14 Nisan 2016 Perşembe

Kusursuz Katil-Ward Larsen

Tanıtım:


Kitabın adı: Kusursuz Katil
Orjinal adı: The Perfect Assassin
Yazarın adı: Ward Larsen
Yayınevi: Agapi
Baskı: 1. Baskı Mart 2016
Alınan tarih: 14 Nisan 2016
Sayfa: 480
Fiyatı: 22₺
Puanım: 8/10


Arka kapak:

Devletlerin, dünya üzerinde kontrolü elde tutmak için verdikleri güç savaşı tarihi yönlendirir. Hiçbir şey göründüğü gibi değildir ve tek bir mükemmel an tarihin akışını değiştirebilir… 

Atlantik Okyanusu’na tek başına açılan Amerikalı genç Doktor Christine Palmer, şaşırtıcı bir keşif yapar; soğuk sularda hayatta kalan bir adam, kurtulmak için ahtapot gibi ona yapışır. Fakat bu sağ kalan kazazedede göründüğünden çok daha fazlası vardır.

David Slaton bir Kidon’dur; iyi eğitimli, oldukça titiz ve çok tehlikeli bir suikastçı. Kidon, hem avcı hem de avdır ve kendisiyle beraber çevresindekiler de ciddi bir tehlike içindedir. Bu tehlikeden sıyrılmak için zamana karşı yarışmak zorundadır.

Ödüllü yazar Ward Larsen, casusluk ve entrikanın çetrefilli öyküsünü, bir keskin nişancı hassasiyetiyle dokumuş.




Yorumum:

Christine Palmer, tek başına Atlantik Okyanusu'na açılmış şekilde karşımıza çıkıyor. Bir anda karşısına suyun içinde yardıma muhtaç bir adam çıkıyor. Adam ingilizce bilmiyor gibi. Söylenenlere ne tepki veriyor ne de konuşuyor.

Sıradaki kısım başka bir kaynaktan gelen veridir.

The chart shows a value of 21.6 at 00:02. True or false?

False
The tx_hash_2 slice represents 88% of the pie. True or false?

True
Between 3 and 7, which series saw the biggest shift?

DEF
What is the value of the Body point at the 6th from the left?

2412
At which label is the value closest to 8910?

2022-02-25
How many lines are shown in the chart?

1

Devletlerin, dünya üzerinde kontrolü elde tutmak için verdikleri güç savaşı tarihi yönlendirir. Hiçbir şey göründüğü gibi değildir ve tek bir mükemmel an tarihin akışını değiştirebilir…

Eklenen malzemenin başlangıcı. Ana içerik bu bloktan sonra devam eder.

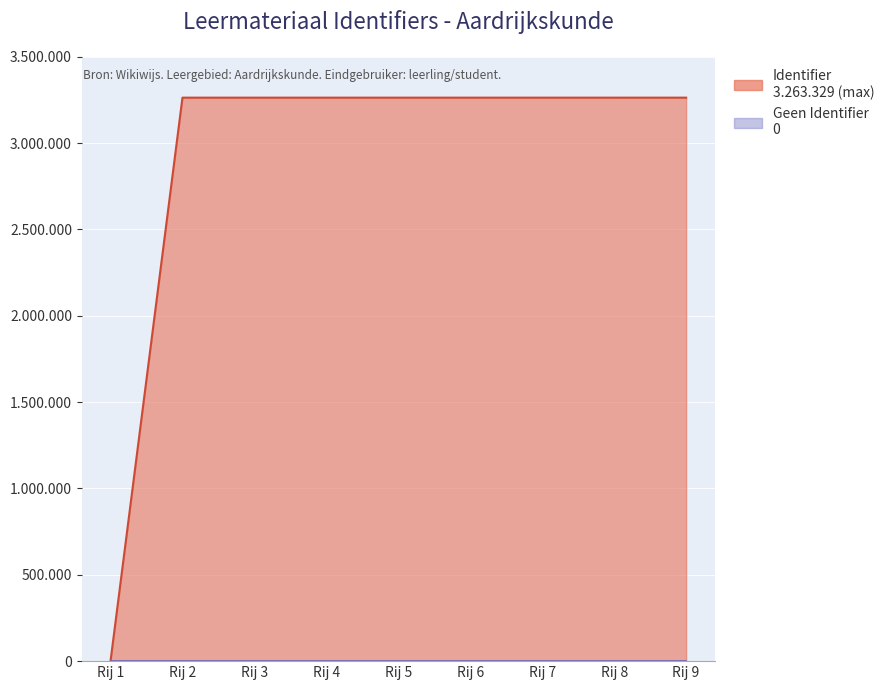

The value at Rij 5 is 4414298. True or false?

False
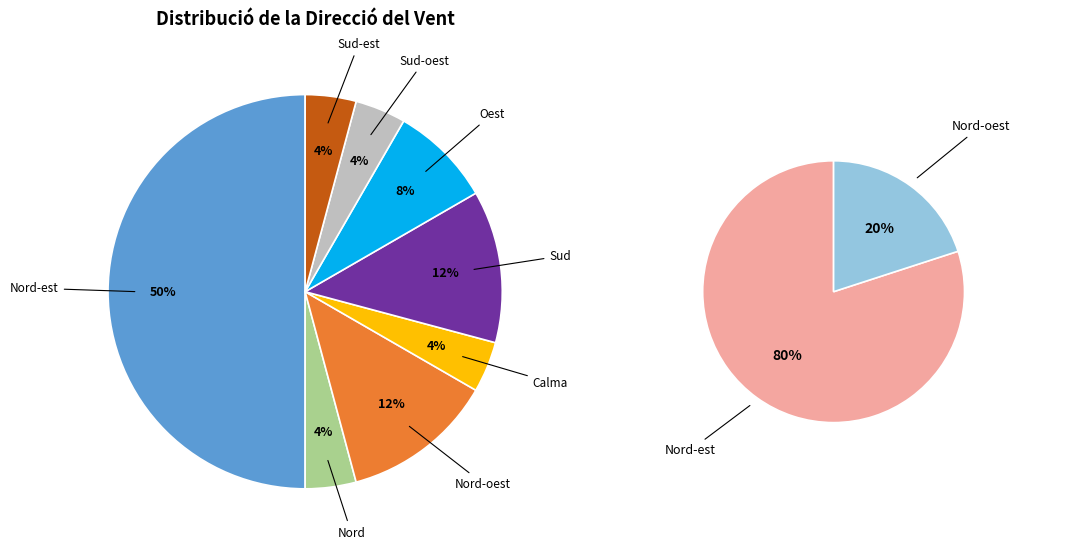

Does Oest account for over 50% of the chart?

No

İşte şu paragraf, suan kitapla ilgili düşüncelerimin bir kısmının özeti gibi.. Her zaman devletler arası politikalardan, entrikalardan, siyasi şaklabanlıklardan, siyasetin magazin bülteni gibi ağıza sakız oluşundan her zaman nefret etmişimdir ve bu kitap bana bir kere daha bunu kanıtladı. Söyleyecek söz bulamıyorum. Okuduğum en stratejik kitaplardan birisiydi. Polisiye-gerilim diye düşündüm başlarken ama şuan okuduğum kitap bunun çok ama çok ötesinde çıktı. Gercekten anlatıma hayran kaldım.

David Slaton bir kidon. Bir suikastçi. Çok tehlikeli ve aranan birisi.

Kitabı okurken Christine'e sinir oldum. Yani resmen dertsiz başına dert aldı. Yahu okyanusa tek başına açılmak neyin nesi!! İnsanlardaki bu ilginç fantaziler beni delirtiyor. Bir film vardı çok oldu izleyeli. Kapak resminde "insanın başına ne gelirse meraktan gelir" yazıyordu. Korku filmiydi ve ciddi anlamda meraklı insanların başına gelen dehşet olayları anlatıyordu. İşte macerayı her zaman çok abartılı aramamak lazım sanırım. Kadın başına derdin ne Christine.. 

Okuduğum satırlar su gibi aktı. Kendimi bir film karesinin ortasında gibi hissettim sürekli. Devletler arasındaki gizli olaylar gerçekten sinirimi bozdu. Durumdan cok bahsetmek istemiyorum çünkü zaten tadı orada.

Kitap çok ilginç geldi bana. Kitabı sevdim. Ama benim icin tahmin edilebilir bir sondu. Okumak isteyenler bence bekletmesin. Güzel bir kitap okuyacaksınız.